A cup of coffee brewed with love can only taste divine. And after a masala dosa or idli-sambar, there is no other beverage that pairs as beautifully as a cup of metre filter coffee, where the roasted coffee grounds include top-quality Arabica with a little chicory or Robusta coffee beans.
Most restaurants in Tamil Nadu and Karnataka serve meter coffee in the eateries and local coffee shops. Pulling coffee is a traditional way of cooling the beverage similar to tea in Indonesia or Malaysia, which is called teh-tarik. They also serve pulled milk coffee called kopi-tarik at the local coffee shops, which is similar to meter kaapi.
Some meter kaapi use coffee grounds with different ratios and blends to add variation to the taste and texture of decoctions with or without chicory, while others are particular about using A2 cow's milk or jaggery instead of sugar in their kaapi. Whatever the variation, when the hot filter kaapi is poured from a height of a meter or two and pulled laboriously to make a meter kaapi, it is surely a cup that will get you hooked on filter kaapi even if you are not much of a coffee drinker.

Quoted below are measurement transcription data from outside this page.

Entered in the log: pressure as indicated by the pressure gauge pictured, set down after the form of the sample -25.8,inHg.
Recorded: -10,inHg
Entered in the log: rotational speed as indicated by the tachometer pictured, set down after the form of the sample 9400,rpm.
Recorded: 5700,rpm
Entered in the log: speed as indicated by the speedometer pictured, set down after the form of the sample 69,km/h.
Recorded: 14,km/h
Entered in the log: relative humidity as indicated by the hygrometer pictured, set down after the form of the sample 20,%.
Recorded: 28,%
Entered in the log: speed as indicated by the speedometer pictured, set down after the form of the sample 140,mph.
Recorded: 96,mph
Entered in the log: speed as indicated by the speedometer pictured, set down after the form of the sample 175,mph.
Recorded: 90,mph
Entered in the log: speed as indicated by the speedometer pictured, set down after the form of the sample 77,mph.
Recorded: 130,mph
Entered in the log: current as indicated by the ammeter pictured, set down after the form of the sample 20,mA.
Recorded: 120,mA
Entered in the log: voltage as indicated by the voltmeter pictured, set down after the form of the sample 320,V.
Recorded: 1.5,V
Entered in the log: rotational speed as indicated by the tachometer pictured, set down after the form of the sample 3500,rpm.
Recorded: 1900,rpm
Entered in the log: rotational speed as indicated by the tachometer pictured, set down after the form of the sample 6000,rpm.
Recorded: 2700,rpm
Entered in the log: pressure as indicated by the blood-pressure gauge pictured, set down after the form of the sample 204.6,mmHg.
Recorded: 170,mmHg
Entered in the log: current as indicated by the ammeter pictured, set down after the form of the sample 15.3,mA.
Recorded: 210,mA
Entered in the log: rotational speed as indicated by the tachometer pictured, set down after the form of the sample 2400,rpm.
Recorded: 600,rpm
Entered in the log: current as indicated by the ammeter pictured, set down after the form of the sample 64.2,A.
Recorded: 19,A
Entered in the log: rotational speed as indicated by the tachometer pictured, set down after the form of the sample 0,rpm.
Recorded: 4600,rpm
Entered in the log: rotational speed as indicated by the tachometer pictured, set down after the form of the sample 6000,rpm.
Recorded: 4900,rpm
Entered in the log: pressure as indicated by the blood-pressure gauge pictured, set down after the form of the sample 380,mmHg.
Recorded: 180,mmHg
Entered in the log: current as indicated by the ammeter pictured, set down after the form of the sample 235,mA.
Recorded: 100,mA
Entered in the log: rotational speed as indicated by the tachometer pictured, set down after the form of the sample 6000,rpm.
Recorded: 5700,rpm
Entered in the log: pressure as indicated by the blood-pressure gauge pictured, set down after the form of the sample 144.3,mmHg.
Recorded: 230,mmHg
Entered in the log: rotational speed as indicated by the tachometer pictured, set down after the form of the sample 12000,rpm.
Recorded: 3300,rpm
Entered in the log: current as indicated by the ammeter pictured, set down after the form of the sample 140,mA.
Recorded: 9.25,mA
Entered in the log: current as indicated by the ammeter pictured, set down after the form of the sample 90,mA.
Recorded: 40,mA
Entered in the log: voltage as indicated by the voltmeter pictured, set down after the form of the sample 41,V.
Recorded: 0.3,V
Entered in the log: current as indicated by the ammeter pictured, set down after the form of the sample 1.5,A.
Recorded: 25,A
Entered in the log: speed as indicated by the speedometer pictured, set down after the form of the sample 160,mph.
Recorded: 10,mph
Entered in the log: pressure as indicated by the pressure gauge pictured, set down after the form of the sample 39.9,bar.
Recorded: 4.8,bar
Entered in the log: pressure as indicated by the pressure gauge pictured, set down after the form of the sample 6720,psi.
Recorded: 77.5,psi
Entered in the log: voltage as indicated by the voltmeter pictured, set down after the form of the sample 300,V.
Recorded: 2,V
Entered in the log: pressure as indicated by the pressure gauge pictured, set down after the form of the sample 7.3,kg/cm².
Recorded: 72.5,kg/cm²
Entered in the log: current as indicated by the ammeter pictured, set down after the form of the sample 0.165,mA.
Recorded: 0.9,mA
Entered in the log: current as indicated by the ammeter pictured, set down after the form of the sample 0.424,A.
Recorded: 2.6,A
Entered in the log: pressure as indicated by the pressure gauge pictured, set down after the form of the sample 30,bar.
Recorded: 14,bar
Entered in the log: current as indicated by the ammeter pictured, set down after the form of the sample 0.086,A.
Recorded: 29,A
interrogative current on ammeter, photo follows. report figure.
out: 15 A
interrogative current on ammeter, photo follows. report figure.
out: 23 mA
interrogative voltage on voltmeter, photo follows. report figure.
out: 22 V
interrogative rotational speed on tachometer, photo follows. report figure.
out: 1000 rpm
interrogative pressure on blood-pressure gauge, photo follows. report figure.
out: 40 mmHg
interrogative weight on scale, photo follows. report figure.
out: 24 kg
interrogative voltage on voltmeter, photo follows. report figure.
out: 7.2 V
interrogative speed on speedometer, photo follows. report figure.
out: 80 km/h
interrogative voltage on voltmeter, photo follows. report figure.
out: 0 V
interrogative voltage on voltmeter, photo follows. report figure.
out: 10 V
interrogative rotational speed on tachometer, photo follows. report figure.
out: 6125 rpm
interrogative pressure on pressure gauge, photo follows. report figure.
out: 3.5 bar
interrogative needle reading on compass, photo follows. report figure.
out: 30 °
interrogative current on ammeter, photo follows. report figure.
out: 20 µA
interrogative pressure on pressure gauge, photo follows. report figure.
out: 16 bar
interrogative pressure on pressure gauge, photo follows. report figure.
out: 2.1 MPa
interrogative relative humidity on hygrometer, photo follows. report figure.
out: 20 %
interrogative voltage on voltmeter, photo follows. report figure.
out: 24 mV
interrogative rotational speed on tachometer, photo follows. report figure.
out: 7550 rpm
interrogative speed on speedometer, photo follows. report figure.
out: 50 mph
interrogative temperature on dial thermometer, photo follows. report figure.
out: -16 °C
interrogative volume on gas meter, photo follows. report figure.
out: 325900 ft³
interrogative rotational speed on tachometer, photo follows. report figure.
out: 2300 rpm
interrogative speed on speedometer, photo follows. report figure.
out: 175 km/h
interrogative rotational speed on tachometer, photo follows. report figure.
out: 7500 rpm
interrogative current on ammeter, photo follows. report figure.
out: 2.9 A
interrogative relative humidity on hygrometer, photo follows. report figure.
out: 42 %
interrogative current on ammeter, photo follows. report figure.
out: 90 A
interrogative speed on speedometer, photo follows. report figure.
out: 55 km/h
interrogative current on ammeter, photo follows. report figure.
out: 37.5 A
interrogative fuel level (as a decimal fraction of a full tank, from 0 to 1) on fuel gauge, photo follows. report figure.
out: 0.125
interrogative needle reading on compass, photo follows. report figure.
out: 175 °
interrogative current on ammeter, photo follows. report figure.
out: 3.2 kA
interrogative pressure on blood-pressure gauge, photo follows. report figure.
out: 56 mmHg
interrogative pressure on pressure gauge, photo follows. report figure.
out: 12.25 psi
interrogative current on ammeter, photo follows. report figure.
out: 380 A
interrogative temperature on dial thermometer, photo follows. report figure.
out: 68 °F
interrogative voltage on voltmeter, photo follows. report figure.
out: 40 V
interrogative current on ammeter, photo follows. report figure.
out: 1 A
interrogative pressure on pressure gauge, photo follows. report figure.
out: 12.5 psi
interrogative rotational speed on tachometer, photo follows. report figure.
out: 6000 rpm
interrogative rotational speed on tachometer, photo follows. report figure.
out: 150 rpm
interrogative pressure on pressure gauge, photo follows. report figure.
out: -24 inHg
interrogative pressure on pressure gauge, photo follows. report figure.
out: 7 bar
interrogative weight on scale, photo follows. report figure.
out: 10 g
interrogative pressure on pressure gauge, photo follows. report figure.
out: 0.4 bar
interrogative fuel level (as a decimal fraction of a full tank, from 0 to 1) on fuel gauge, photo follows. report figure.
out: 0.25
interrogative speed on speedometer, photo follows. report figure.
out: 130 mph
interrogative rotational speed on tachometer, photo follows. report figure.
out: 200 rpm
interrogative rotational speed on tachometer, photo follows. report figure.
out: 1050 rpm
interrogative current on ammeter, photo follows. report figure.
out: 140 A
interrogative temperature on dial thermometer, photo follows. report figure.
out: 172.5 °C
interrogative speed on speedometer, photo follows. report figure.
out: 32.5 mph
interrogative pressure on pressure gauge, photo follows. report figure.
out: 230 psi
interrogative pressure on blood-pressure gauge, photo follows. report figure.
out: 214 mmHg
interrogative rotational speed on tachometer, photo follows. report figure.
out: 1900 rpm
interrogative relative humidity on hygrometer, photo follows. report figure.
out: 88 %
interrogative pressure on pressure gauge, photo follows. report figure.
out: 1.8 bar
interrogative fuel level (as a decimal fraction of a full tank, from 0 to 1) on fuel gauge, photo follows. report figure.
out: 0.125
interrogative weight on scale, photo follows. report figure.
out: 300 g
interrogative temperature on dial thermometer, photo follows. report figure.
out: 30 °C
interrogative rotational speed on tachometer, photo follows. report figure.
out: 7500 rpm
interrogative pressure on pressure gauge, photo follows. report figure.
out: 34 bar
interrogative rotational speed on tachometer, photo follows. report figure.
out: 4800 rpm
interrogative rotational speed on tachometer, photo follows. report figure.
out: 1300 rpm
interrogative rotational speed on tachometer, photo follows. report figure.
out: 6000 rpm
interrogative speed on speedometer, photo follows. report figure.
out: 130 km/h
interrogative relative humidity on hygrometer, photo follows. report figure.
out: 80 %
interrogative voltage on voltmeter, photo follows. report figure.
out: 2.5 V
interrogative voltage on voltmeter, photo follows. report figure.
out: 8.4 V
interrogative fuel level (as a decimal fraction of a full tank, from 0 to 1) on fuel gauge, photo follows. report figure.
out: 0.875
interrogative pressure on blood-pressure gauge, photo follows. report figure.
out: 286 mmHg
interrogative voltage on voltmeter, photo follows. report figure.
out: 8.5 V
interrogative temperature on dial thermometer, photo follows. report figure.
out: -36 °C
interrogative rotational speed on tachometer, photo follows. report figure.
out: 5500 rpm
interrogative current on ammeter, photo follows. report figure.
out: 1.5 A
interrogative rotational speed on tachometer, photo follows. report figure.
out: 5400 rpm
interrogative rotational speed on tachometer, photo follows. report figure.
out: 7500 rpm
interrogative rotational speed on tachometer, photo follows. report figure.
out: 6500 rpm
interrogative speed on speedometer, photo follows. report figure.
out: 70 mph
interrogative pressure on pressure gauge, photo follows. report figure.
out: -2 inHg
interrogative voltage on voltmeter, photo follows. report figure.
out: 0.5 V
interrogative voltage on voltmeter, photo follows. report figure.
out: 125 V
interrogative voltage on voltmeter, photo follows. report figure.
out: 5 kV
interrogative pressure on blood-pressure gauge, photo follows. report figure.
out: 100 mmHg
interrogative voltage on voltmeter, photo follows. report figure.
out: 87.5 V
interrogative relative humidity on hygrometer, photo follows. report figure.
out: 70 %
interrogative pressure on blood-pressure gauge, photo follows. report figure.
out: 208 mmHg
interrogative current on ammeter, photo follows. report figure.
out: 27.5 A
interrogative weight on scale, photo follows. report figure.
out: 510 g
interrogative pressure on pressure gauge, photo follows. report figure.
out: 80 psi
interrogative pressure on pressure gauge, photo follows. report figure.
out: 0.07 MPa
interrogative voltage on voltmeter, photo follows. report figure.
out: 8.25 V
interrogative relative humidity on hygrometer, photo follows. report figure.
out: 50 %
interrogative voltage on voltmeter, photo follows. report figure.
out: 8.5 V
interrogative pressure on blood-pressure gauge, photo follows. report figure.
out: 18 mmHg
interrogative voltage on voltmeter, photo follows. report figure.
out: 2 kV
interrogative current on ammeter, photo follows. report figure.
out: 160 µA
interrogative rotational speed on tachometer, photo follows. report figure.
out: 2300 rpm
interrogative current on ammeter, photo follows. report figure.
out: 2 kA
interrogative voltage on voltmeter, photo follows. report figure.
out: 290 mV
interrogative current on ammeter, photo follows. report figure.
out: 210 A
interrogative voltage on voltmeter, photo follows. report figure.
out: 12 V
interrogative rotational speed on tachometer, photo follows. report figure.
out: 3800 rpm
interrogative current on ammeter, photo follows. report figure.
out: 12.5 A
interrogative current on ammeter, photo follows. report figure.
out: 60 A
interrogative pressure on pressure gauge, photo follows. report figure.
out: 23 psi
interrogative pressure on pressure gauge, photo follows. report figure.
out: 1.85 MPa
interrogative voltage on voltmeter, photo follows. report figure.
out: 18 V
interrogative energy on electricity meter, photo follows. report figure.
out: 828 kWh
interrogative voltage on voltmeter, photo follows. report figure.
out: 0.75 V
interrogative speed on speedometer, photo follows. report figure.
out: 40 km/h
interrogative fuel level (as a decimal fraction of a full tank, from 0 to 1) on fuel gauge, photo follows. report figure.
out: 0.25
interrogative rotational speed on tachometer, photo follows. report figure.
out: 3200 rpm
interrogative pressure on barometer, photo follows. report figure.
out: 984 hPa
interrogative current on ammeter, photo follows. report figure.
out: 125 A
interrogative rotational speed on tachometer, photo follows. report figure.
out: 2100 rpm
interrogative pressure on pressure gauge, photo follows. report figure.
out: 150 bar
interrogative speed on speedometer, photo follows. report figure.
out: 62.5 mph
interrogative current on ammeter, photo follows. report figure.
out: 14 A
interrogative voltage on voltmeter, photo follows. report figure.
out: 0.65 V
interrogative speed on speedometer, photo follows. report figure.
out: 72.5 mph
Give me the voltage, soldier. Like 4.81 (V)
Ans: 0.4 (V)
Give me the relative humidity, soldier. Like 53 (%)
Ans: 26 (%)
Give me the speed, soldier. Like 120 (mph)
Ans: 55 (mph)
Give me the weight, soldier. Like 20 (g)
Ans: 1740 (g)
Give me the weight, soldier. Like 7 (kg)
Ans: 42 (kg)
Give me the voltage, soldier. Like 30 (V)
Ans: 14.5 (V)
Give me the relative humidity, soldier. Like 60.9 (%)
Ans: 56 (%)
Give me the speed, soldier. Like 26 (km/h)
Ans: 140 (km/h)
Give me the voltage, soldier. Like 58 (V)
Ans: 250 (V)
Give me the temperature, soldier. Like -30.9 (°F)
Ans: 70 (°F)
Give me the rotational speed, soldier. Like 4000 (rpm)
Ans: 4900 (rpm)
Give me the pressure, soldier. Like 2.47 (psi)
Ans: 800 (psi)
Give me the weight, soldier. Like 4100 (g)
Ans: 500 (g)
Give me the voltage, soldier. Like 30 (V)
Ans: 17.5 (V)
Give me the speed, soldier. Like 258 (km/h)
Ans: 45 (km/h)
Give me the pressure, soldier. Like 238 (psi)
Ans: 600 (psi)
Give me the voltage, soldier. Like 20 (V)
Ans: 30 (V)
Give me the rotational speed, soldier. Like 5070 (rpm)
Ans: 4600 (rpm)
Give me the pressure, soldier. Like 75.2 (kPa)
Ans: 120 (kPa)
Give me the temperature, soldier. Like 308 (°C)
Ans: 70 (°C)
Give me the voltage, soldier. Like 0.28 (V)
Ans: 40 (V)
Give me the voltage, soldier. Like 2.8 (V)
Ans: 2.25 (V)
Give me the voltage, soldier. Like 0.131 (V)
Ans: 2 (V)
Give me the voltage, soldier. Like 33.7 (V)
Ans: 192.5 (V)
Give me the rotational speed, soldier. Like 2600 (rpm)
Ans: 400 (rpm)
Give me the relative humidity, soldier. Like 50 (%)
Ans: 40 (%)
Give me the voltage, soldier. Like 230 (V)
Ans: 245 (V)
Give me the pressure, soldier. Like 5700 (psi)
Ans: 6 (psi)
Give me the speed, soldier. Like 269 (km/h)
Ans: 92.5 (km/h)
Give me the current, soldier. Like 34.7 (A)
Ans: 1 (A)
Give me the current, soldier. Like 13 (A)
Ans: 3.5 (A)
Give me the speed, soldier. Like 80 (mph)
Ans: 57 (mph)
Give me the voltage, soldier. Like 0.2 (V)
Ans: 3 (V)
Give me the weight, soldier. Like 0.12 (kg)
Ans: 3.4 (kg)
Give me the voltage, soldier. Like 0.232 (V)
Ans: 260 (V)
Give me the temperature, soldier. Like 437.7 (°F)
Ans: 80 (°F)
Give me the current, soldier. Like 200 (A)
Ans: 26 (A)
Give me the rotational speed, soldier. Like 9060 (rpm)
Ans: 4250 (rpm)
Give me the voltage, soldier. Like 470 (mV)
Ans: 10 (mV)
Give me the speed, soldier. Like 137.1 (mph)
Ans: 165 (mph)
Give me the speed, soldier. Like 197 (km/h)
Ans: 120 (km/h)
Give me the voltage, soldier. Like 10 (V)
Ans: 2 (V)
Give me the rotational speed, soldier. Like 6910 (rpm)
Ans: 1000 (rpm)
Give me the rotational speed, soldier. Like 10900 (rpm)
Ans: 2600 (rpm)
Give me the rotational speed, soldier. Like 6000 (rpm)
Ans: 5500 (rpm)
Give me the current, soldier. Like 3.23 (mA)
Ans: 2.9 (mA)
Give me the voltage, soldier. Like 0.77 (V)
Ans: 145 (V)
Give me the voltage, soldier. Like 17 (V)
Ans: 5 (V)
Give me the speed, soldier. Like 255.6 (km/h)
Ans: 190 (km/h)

In South India, filter kaapi holds a special place, representing comfort and tradition. This unique coffee brew requires precise techniques, starting with the essential cylindrical filter. The coffee powder is the heart of the filter kaapi, and the milk is the body that blends and transports the true flavours of this beverage.
For most South Indians, there is nothing that matches or can beat the emotion induced by a filter kaapi. No matter how many varieties of coffee they may try, like cappuccino, frappe, iced coffee, cold brews, etc., they might always want to end their day on a filter kaapi note.